The lead sponsor of legislation that would have reinstated the death penalty in Iowa says scheduling conflicts have doomed the bill and it will not be considered again this year. Republican Jerry Behn of Boone has been trying to reinstate capital punishment in Iowa since he was first elected to the senate in 1996.

“I’m hoping we can get it taken back up next year,” Behn said.

Behn’s bill only would have allowed a death sentence when someone was convicted of kidnapping, rape and then the murder of the victim.

“This is an effort to appease some of those who thought, basically, that the death penalty was inappropriate at any time,” Behn said this afternoon during an interview with three statehouse reporters. “After some of the horrific murders that have occurred, I said maybe we can get a consensus to get something back on the books again.”

Behn said he’s especially troubled by the life sentence given to the man convicted of the brutal 2005 death of a 10-year-old Cedar Rapids girl who was kidnapped, raped and murdered. Jetseta Gage’s mother had planned to travel to Des Moines this afternoon to testify for Behn’s bill. However, the senate schedule is chaotic today as senators rush to find meeting rooms and take committee votes on dozens of bills. The room in which debate on the death penalty bill was to occur was double-booked.

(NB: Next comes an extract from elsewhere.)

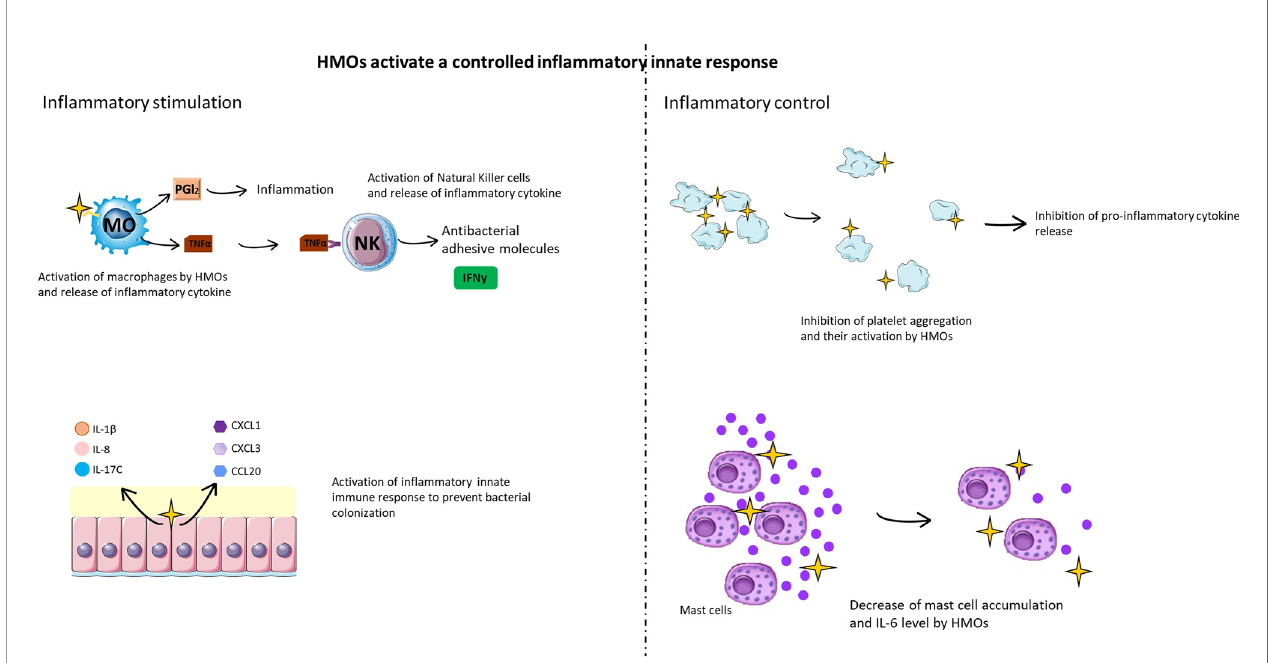
FIGURE 6 | HMOs activate a controlled in fl ammatory innate immune response. HMOs participate in the in fl ammatory immune response, stimulating cellular (macrophages, mast cells, natural killer cells, and platelets) and molecular (cytokines and chemokines) actors of the innate response to fi ght against infection (left fi gure). In parallel, HMOs limit this in fl ammatory reaction in a cellular and molecular feedback loop (right fi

Connie Ryan of the Interfaith Alliance of Iowa was in the hallway outside that room.

“We had a line-up of people of faith and civil rights advocates and other folks who were prepared to speak and say that Iowa should not ever be a death penalty state,” Ryan said during an interview.

With DNA evidence exonerating some death row inmates and officials in other states struggling to find the right drugs to administer lethal injections, Ryan said it would have been “surprising” to see Iowa reinstate capital punishment.

“States were not getting it right…We know as a nation we’re having these conversation and really questioning whether states across the nation should be doing this,” Ryan said. “…It was disappointing to see the bill, but we’re very grateful that the conversation has stopped for the moment, at least.”

Four other Republicans serving in the senate co-sponsored the bill with Behn. He believes that’s the most support he’s seen for reinstating the death penalty in the past two decades.

“I would truly like to believe we’d never have to use it. To say that I am a proponent…that’s not really accurate. I would just as soon nobody ever had to use it,” Behn said. “I just think it needs to be a toolbox that’s available.”

Iowa outlawed capital punishment in 1965. Three decades later, in 1995, the Iowa Senate overwhelmingly rejected a bill that would have reinstated the death penalty. Only 11 of the 50 senators voted for it.

(A previous version of this story incorrectly stated 20 other Republicans co-sponsored the bill. The correct number is four others, as stated above.)